Toas are small composite and painted artifacts made by members of the Diyari and collected by Lutheran Missionary Johann Reuther at the Killalpaninna Mission in South Australia beginning in 1904.

Reuther claimed they were used as 'signposts' on vacating a camp to tell those following where they had gone. Each toas thus represented a particular place, by way of its carved shape and painted detail. In 1906 Reuther retired from the mission and sold 385 toas to the South Australian Museum (images of toas) for £400. They probably have more in common with 'marker pegs' than message sticks.

The toas combined Aboriginal and European technologies and were made within a frontier context at the mission. They often used gypsum as substrate for painting and incorporating object such as shells, gypsum paste also hid European methods of joining pieces of wood which provided the armature. Gypsum was often used in Aboriginal mourning ceremonies.

While there is no doubt the manufacture and form of the toas are Aboriginal and that they mythologically encode place names, it is suggested that they were made at the mission in response to an easy supply of surplus gypsum and the active interest of an inquiring German missionary. As such they are now regarded as precursors of the Western Desert Painting Movement.
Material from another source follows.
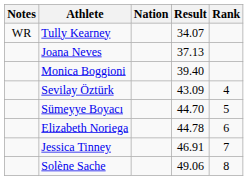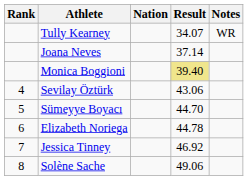columns swapped: Rank <-> Notes
Joana Neves | Result: 37.13 -> 37.14
Monica Boggioni | Result: no background -> khaki background
Sevilay Öztürk | Result: 43.09 -> 43.06
Jessica Tinney | Result: 46.91 -> 46.92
The origin of the word toas for these objects is probably an idiosyncratic usage by Reuther, perhaps in a mission pidgin, extending terms (from the Bilatapa language as well as of Diyari) which imply burying, covering up, inserting, or sticking into the ground.

Less generous commentators have said that Reuther was just setting himself up with an exit fund by supplying authentic Aboriginal artefacts to an under-supplied market.

The names of those who may have had a role in producing the toas are Petrus or Peter Pinnaru, Emil Kintalakadi, Elias Palkalinna (Diari), Elisha Tjerkalina (Diari), Andreas Dibana, Johannes Pingilina (Diari), Moses (Tirari), Titus (Diari) and Joseph Ngantajlina (Diari Lake Hope).

A contemporary artist re-envisioning the toas is Irene Kemp.